Mark Kosmos

Profile
- Position: Linebacker

Personal information
- Born: October 28, 1945 Baltimore, Maryland, U.S.
- Died: November 11, 2020 (aged 75) Ottawa, Ontario, Canada
- Listed height: 6 ft 0 in (1.83 m)
- Listed weight: 235 lb (107 kg)

Career information
- High school: Patterson (Baltimore, Maryland)
- College: Oklahoma

Career history
- 1968–1969: Pottstown Firebirds
- 1970–1971: Montreal Alouettes
- 1972–1973: Hamilton Tiger-Cats
- 1973–1977: Ottawa Rough Riders

Awards and highlights
- 4× Grey Cup champion (1970, 1972, 1973, 1976); 2× CFL All-Star (1971, 1976); 3× CFL East All-Star (1971, 1975, 1976);

= Mark Kosmos =

American gridiron football player (1945–2020)

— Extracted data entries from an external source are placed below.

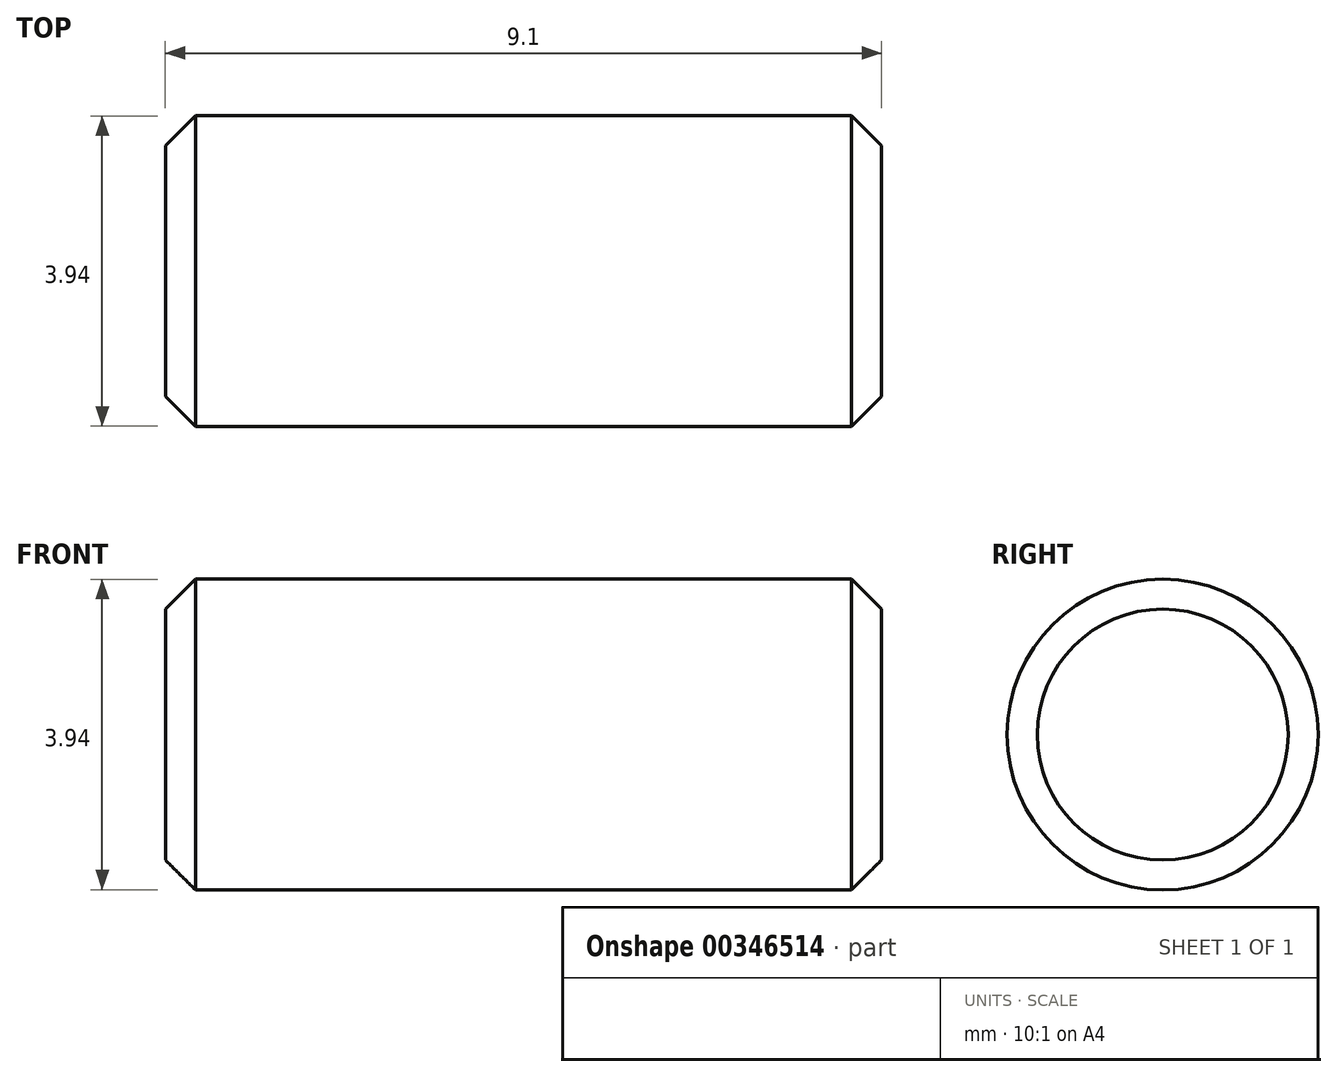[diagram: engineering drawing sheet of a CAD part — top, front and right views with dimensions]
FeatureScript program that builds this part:
annotation { "Feature Type Name" : "Feature", "Feature Type Description" : "" }
export const myFeature = defineFeature(function(context is Context, id is Id, definition is map)
    precondition{}
    {
        {
            var Q0;
            Q0=qCreatedBy(makeId("Right.planeOp"),FACE);
            var sketch = newSketch(context, id + "F0", { "sketchPlane" : qUnion([Q0])});
            skCircle(sketch, "E0", {"center": v(0, 0) * mm, "radius": 1.97 * mm});
            skSolve(sketch);
        }
        {
            var Q0;
            Q0=makeQuery(id+"F0.imprint","IMPRINT",FACE,{"disambiguationData":[TD([[makeQuery(id+"F0.imprint","IMPRINT",EDGE,{"derivedFrom":sQuery(id+"F0.wireOp",EDGE,"E0")}),1.0]])]});
            extrude(context, id + "F1", {"entities" : qUnion([Q0]), "depth" : 9.1 * mm, "symmetric" : true});
        }
        {
            var Q0;
            Q0=makeQuery(id+"F1.opExtrude","CAP_EDGE",EDGE,{"disambiguationData":[OSD([sQuery(id+"F0.wireOp",EDGE,"E0")])],"isStart":true});
            var Q1;
            Q1=makeQuery(id+"F1.opExtrude","CAP_EDGE",EDGE,{"disambiguationData":[OSD([sQuery(id+"F0.wireOp",EDGE,"E0")])],"isStart":false});
            chamfer(context, id + "F2", {"entities" : qUnion([Q0, Q1]), "chamferType" : ChamferType.OFFSET_ANGLE, "width" : 0.38 * mm, "oppositeDirection" : false, "angle" : 45 * degree, "tangentPropagation" : true});
        }
    });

Mark Kosmos (October 28, 1945 – November 11, 2020) was an American football player in the ACFL, for the Pottstown Firebirds in 1968 and 1969 and in the CFL for eight years. He played linebacker for the Montreal Alouettes, Hamilton Tiger-Cats and Ottawa Rough Riders from 1970 to 1977. Kosmo played college football at the University of Oklahoma.

Kosmos died in Ottawa in November 2020. He was afflicted with dementia symptoms and contracted COVID-19 in the time leading up to his death, amid the COVID-19 pandemic in Ottawa.